Elizabeth Pisani has written an excellent piece in the Guardian today on the latest proposals around HIV. She's also written a wonderful book called 'The Wisdom of Whores' a couple of years back which I heartily recommend to everyone - a really engaging analysis of the HIV issue. For me, Pisani is an expert who speaks a lot of common sense, and seems to 'get' the reasons HIV rates continue to rise (and openly explains them). Whilst AIDS in her words, has 'virtually disappeared' in the UK, HIV rates continue to rise. She comments in the Guardian piece that:
'One reason for [...the rise in HIV infection rates] is that gay men use condoms less now than they did when HIV = Aids = a horrible death.

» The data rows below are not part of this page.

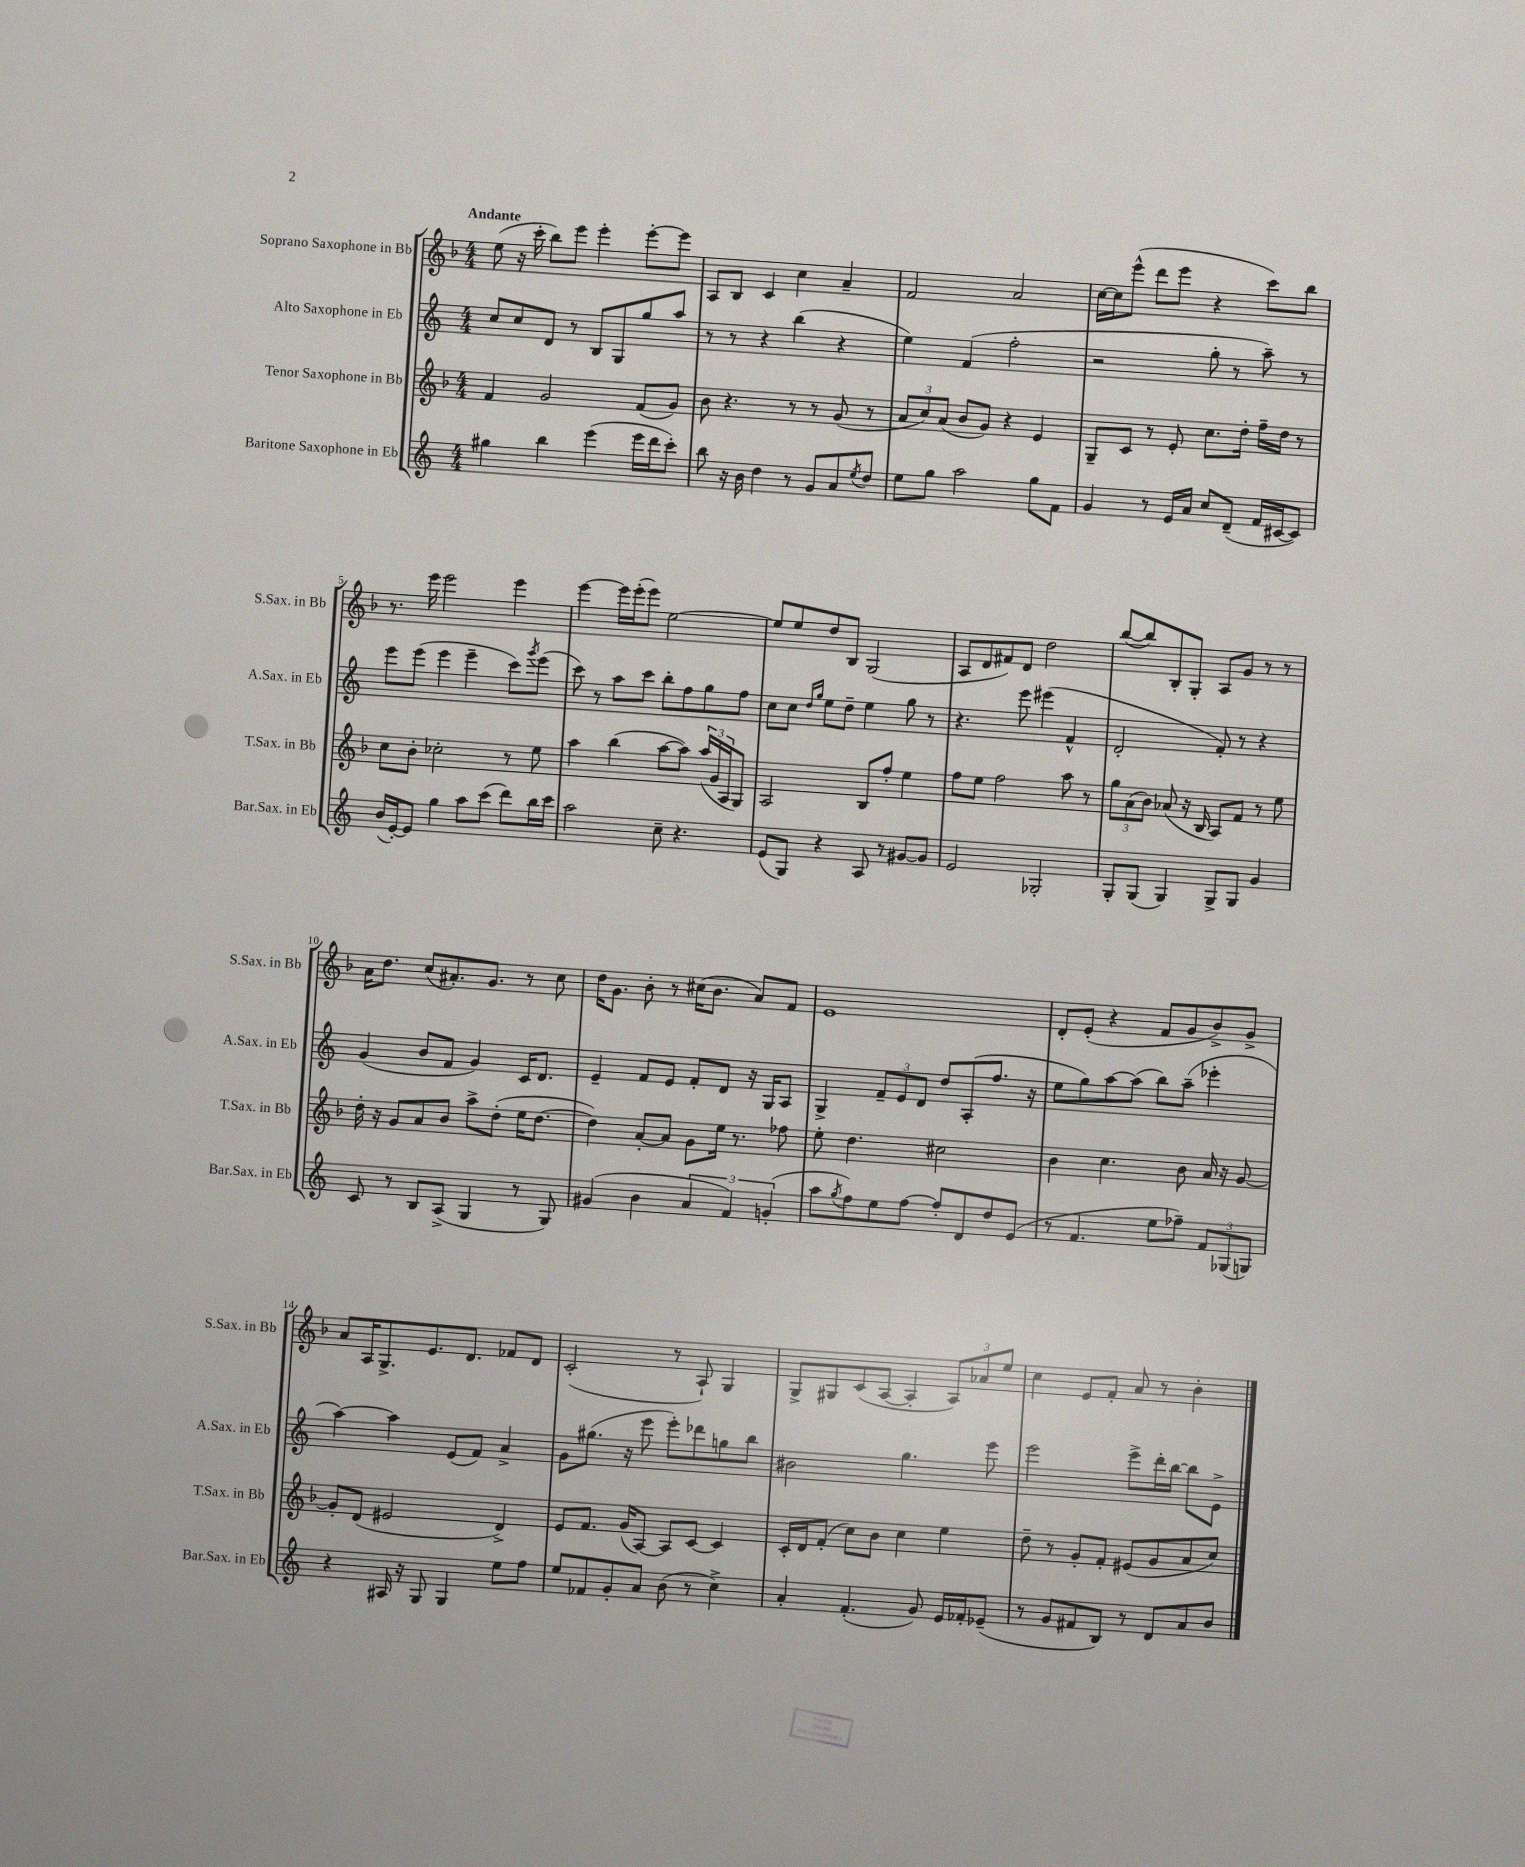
<<
\new StaffGroup <<
\new Staff = "s0" \with { instrumentName = "Soprano Saxophone in Bb" shortInstrumentName = "S.Sax. in Bb" } {
    \clef treble \key f \major \numericTimeSignature \time 4/4 \tempo "Andante"
    e''8( r16 c'''16-. bes''8) e'''8 e'''4-. e'''8~-. e'''8 |
    a8 bes8 c'4 c''4 a'4-- |
    f'2 a'2 |
    c''16~ c''16 e'''8-^( d'''8 e'''8 r4 c'''8) bes''8 |
    r8. e'''16 e'''2 e'''4 |
    e'''4~ e'''16 e'''16-.( e'''8) e''2~ |
    e''8 e''8 d''8 bes8 g2( |
    a8 d'8 fis'8) d'8 d''2 |
    bes''8~( bes''8) bes8-. g8-. a8 g'8 r8 r8 |
    a'16 d''8. c''8( ais'8.-.) g'8. r8 c''8 |
    d''16 g'8. bes'8-. r8 cis''16( bes'8. a'8) f'8 |
    e'1 |
    d'8-. e'8-.( r4 f'8 g'8 bes'8->) g'8-> |
    a'8 a16 g8.-> e'8. d'8. fes'8 d'8 |
    c'2-.( r8 a8-!) g4 |
    g8-> gis8 c'8( a8~ a4-. \tuplet 3/2 { a8) aes'8 e''8 } |
    c''4 e'8 f'8-. a'8 r8 bes'4-. \bar "|." |
}
\new Staff = "s1" \with { instrumentName = "Alto Saxophone in Eb" shortInstrumentName = "A.Sax. in Eb" } {
    \clef treble \key c \major \numericTimeSignature \time 4/4
    c''8 c''8 d'8 r8 b8 g8 g''8 a''8 |
    r8 r8 r4 b''4( r4 |
    e''4) f'4( f''2-. |
    r2 g''8-. r8 a''8--) r8 |
    e'''8 e'''8( e'''4 e'''4-- c'''8) \acciaccatura { g'''8 } e'''8( |
    c'''8) r8 a''8 c'''8 b''8-. f''8 g''8 f''8 |
    c''8 c''8 \grace { d''16 g''16 } e''8 d''8-- e''4 g''8 r8 |
    r4. e'''8 eis'''4( f'4-^ |
    d'2-. f'8-.) r8 r4 |
    g'4( b'8 f'8 g'4) c'16 d'8. |
    e'4-- f'8 e'8 f'8-. d'8 r16 g16 a8 |
    g4-> \tuplet 3/2 { f'8-- e'8 d'8 } d''8 a8-.( f''8. r16 |
    e''8 g''8) a''8~ a''8( b''8) a''8--( ees'''4-. |
    a''4~) a''4 e'8( f'8) a'4-> |
    g'8 gis''8.( r16 e'''8 e'''8-.) des'''8 g''8 b''8 |
    bis'2 g''4. e'''8 |
    e'''2 e'''8-> d'''16-. b''16~ b''8 e'8-> \bar "|." |
}
\new Staff = "s2" \with { instrumentName = "Tenor Saxophone in Bb" shortInstrumentName = "T.Sax. in Bb" } {
    \clef treble \key f \major \numericTimeSignature \time 4/4
    f'4 g'2 f'8( g'8) |
    bes'8 r4. r8 r8 g'8( r8 |
    \tuplet 3/2 { a'8 c''8) a'8( } bes'8 g'8) r4 e'4 |
    g8-- c'8 r8 e'8-. c''8. d''16-. f''16-- d''16 r8 |
    c''8 bes'8-. ces''2-. r8 e''8 |
    a''4 bes''4( a''8~ a''8) \tuplet 3/2 { a''16( g'16 a16 } g8) |
    a2 bes8 f''8-. e''4 |
    f''8 e''8 f''2 a''8 r8 |
    \tuplet 3/2 { g''8 a'8( bes'8) } aes'8( r16 bes16 a8) f'8 r8 e''8 |
    d''16-. r16 g'8 a'8 bes'8 a''8-> d''8-.( e''16 d''8.~ |
    d''4) a'8~-. a'8 g'8 e''16 r8. fes''8 |
    e''8-. d''4. cis''2 |
    bes'4 c''4. bes'8 a'16 r16 g'8~ |
    g'8-. d'8( eis'2 d'4->) |
    e'8 f'8. g'16( a8~) a8 c'8~ c'4 |
    c'16-. d'16 f'8-.( c''8) bes'8 c''4 e''4 |
    d''8-- r8 g'8-. f'8-. eis'8( g'8 a'8 c''8) \bar "|." |
}
\new Staff = "s3" \with { instrumentName = "Baritone Saxophone in Eb" shortInstrumentName = "Bar.Sax. in Eb" } {
    \clef treble \key c \major \numericTimeSignature \time 4/4
    gis''4 b''4 e'''4( e'''16 d'''16 c'''8-.) |
    b''8 r16 b'16 d''4 r8 g'8 a'8 \acciaccatura { e''8 } d''8 |
    e''8 g''8 a''2 g''8 f'8 |
    g'4 r8 e'16 a'16 c''8 d'8--( f'16 cis'16~ cis'8) |
    b'16( e'16~-.) e'8 g''4 a''8 c'''8( d'''8) b''16 c'''16 |
    a''2 c''8-- r4. |
    e'8( g8) r4 a8 r8 gis'8~ gis'8 |
    e'2 ges2-. |
    g8-. g8( g4) g8-> g8 g'4 |
    c'8 r8 b8 a8->( g4 r8 g8) |
    gis'4( b'4 \tuplet 3/2 { a'4 f'4) g'4-.( } |
    a''8 \acciaccatura { g''8 } f''8) e''8 f''8~ f''8-. d'8 d''8 e'8( |
    r8 f'4. e''8 fes''8--) \tuplet 3/2 { f'8 ges8( g8) } |
    r4 ais16 r16 g8 g4 e''8 f''8 |
    e''8 fes'8 g'8-. a'8 b'8( r8 c''4->) |
    a'4-. f'4.-.( g'8) e'16 fes'16-. ees'8--( |
    r8 g'8 fis'8 b8) r8 d'8 a'8 b'8 \bar "|." |
}
>>
>>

Now, though, HIV = a pill every day. Boring, but not the end of the world, unless you're the taxpayer picking up the tab for it or the epidemiologist worrying that drug-resistant strains of HIV will reignite Aids.'
The the full article here. The first part of what she is saying is essentially the same argument I make, along with a wider queer analysis of HIV transmission and the broader barebacking phenomenon in an article due out later this year in The Journal of Criminal Law. Many guys prefer it 'raw', we may or may not get HIV and if we do, we don't die provided we take the meds, what's the big deal? Well the big deal is potentially costs to the taxpayer etc, not to mention various moral questions but lets at least be open and have an honest debate. The article is called 'Barebacking and the Cult of 'Violence': Queering the Criminal Law' and I've pasted in the abstract below. I'm expecting the article to annoy quite a few people but all I'll say is please wait for the final publication (should be June/July) and then let's debate.

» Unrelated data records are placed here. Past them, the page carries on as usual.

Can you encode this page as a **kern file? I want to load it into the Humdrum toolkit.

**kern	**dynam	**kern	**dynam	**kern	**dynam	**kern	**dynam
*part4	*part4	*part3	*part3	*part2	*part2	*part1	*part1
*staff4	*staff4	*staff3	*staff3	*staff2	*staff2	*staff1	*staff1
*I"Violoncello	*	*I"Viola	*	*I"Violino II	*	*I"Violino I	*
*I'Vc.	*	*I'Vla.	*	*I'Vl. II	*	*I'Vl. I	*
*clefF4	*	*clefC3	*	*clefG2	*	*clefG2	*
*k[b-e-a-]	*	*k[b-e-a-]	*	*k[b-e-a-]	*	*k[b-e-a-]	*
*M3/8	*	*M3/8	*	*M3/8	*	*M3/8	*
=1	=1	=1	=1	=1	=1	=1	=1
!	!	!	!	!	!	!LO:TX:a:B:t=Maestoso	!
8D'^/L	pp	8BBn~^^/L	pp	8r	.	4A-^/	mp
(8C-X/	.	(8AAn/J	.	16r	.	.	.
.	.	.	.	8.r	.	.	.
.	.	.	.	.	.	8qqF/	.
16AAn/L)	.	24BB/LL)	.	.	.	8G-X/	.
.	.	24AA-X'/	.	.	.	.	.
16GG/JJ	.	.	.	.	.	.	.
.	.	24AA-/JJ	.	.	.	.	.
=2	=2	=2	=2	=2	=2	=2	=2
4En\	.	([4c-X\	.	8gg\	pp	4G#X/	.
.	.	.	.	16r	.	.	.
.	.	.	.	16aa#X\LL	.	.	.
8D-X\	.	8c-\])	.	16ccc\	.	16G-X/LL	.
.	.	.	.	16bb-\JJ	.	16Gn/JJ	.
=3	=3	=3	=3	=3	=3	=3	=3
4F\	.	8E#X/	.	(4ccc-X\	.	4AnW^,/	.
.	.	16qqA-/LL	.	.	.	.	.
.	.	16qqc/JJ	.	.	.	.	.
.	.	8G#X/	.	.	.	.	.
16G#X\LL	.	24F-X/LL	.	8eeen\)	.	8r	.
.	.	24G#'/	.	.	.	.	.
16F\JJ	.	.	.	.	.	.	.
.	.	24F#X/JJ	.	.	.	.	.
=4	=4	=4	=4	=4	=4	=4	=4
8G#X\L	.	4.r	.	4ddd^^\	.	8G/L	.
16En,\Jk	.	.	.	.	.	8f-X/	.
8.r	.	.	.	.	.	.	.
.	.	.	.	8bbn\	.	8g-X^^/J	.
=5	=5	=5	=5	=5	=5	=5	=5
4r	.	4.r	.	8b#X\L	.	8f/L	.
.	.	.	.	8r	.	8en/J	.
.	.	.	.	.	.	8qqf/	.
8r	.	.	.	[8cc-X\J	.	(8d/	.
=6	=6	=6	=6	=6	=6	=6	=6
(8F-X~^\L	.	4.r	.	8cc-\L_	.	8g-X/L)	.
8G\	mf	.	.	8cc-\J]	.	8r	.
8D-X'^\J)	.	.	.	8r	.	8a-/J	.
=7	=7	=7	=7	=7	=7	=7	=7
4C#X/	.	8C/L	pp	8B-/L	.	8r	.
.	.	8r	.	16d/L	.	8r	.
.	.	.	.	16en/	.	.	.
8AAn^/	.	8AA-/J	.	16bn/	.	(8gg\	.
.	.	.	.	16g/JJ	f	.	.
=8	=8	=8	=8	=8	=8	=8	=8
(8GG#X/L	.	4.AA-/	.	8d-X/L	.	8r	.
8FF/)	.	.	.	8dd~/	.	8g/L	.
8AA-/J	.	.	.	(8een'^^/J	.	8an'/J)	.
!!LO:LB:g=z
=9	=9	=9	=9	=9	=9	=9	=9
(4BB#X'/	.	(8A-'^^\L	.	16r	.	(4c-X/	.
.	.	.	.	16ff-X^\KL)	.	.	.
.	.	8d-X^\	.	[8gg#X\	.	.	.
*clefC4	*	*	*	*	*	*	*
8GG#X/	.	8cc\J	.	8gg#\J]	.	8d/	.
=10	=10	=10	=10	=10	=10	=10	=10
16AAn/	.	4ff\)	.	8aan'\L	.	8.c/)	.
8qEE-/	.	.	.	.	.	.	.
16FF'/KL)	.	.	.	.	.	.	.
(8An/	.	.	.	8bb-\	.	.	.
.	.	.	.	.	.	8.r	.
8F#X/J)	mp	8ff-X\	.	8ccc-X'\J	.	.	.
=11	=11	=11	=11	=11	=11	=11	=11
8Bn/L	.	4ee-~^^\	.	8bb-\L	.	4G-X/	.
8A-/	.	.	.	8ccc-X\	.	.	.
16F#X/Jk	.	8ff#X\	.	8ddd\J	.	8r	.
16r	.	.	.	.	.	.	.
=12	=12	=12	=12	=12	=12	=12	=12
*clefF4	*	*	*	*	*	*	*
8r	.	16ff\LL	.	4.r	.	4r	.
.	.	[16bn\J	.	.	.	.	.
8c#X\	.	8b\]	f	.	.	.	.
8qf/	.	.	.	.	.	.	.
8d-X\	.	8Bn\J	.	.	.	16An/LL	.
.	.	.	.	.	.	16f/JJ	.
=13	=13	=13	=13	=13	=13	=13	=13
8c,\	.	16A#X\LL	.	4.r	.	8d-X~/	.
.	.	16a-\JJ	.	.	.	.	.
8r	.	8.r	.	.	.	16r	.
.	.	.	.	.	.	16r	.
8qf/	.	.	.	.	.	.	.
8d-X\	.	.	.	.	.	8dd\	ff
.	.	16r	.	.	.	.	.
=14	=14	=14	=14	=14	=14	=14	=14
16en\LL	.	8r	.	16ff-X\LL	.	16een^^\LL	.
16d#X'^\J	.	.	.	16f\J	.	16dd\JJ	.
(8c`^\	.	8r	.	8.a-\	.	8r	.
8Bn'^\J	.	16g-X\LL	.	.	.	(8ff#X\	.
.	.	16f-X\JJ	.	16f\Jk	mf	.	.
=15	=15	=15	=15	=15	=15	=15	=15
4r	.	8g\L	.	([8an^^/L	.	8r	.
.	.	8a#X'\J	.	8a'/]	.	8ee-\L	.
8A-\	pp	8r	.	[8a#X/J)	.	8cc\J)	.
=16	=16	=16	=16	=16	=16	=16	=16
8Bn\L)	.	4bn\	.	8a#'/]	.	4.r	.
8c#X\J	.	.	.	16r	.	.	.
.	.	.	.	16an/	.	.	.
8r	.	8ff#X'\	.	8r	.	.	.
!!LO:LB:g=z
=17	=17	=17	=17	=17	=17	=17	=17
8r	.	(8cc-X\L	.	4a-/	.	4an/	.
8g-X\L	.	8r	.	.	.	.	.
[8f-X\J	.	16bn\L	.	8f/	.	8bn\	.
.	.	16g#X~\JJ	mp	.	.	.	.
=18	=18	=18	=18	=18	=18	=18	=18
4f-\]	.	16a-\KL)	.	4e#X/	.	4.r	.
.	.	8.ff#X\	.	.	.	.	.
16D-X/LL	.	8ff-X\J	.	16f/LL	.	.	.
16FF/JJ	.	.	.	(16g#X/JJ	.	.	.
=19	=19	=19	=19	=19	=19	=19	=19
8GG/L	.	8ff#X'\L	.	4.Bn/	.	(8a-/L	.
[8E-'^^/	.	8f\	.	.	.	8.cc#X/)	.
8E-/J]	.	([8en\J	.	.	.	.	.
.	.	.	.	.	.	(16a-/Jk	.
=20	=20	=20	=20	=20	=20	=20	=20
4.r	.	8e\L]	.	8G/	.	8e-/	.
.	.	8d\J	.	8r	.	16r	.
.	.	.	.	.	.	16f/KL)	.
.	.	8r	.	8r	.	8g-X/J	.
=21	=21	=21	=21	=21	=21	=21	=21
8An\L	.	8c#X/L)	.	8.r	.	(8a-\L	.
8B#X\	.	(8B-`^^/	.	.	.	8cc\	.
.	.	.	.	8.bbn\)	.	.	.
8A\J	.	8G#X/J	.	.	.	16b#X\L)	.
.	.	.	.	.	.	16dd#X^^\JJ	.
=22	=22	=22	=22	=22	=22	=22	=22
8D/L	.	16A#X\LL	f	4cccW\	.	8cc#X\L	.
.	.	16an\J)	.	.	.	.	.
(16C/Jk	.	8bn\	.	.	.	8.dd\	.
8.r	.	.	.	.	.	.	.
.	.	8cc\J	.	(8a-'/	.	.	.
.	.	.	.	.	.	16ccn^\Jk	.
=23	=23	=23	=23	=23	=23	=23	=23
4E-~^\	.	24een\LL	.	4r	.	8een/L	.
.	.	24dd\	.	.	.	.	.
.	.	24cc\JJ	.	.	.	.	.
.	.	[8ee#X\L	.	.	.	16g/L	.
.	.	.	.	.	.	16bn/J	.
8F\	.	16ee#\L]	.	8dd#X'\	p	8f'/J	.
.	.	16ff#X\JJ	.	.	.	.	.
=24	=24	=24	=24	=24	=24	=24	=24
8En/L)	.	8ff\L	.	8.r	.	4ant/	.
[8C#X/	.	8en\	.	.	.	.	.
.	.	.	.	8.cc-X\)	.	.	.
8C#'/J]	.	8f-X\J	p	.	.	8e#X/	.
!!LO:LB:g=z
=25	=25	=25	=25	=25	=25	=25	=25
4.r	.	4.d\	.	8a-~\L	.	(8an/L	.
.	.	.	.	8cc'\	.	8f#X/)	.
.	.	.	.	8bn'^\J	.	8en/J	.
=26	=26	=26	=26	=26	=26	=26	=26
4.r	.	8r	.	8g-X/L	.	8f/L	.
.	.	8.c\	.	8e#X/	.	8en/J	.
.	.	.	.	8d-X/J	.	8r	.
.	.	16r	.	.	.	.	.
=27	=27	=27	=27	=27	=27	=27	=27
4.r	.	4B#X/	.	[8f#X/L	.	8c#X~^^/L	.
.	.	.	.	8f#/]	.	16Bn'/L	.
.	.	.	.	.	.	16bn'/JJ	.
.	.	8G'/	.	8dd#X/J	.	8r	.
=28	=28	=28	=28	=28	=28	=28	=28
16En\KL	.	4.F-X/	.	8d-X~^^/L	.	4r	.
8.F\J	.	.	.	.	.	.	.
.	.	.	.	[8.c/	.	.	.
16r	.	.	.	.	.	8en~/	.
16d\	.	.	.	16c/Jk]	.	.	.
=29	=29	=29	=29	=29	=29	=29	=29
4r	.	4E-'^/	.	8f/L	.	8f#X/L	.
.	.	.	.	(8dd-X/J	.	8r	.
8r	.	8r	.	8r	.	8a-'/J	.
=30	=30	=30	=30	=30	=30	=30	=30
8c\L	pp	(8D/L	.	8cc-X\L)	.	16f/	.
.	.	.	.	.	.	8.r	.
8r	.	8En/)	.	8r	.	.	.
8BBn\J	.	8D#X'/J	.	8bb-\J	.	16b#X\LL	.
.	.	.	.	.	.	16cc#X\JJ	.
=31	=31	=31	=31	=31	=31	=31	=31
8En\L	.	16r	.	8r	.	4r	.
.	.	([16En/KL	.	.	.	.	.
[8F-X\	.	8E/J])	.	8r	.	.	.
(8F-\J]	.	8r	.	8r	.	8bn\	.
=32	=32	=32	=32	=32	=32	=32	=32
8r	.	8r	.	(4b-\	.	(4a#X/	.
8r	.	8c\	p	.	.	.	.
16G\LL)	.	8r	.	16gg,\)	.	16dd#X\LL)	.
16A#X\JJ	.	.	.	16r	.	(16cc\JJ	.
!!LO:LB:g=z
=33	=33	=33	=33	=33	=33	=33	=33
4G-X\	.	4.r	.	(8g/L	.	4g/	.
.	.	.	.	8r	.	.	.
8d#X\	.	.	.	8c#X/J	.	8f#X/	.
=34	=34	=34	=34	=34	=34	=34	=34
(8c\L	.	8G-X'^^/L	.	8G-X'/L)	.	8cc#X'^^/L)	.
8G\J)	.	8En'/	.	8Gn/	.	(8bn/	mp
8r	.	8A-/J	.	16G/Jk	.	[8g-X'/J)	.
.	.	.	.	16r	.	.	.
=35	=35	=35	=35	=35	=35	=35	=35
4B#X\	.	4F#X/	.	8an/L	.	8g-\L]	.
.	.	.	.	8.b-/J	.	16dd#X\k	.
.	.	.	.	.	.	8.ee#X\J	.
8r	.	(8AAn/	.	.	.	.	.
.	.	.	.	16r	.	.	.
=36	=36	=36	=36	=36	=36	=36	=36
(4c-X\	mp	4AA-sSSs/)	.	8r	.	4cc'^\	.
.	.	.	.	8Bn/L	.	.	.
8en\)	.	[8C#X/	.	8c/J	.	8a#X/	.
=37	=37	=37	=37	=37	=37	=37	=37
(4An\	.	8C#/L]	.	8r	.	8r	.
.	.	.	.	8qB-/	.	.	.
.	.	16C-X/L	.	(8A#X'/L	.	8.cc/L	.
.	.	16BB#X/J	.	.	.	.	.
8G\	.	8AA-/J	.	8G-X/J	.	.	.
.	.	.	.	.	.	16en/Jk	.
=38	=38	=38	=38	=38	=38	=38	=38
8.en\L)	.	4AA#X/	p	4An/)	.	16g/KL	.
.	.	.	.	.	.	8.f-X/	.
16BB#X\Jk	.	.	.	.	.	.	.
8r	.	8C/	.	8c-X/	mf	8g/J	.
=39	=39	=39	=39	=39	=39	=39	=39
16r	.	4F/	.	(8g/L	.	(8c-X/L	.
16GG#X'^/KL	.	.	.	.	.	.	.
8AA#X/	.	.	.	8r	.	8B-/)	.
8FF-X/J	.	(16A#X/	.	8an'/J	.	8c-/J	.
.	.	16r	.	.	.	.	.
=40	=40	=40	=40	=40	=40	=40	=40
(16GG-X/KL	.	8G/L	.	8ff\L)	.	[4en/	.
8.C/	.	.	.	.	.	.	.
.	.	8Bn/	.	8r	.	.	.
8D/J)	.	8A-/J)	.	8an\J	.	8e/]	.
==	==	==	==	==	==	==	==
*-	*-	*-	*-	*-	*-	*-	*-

This article seeks to revisit the law in relation to the sexual phenomenon of barebacking. Drawing upon queer theory, this article will seek to critically evaluate the development of the criminal law in relation to the practice of ‘unsafe’ sex by men with other men, known as barebacking, along with the broader casting of the judiciary as sexual custos mores. It will argue that the present heteronormative legal and cultural framework largely reflects a focus upon the ‘good gay’, de-sexed and constructed within a rights discourse, in contrast to Stychin’s ‘bad queer’, sexual and defiant of a narrow heteronormative rights agenda, and embracing ‘unsafe’ and ‘deviant’ sexual practices.
This article seeks to move the analysis of the criminal law on from the doctrinal debates that have dominated thus far, and onto a more theoretical exposition of the criminal law regarding barebacking as erotic play.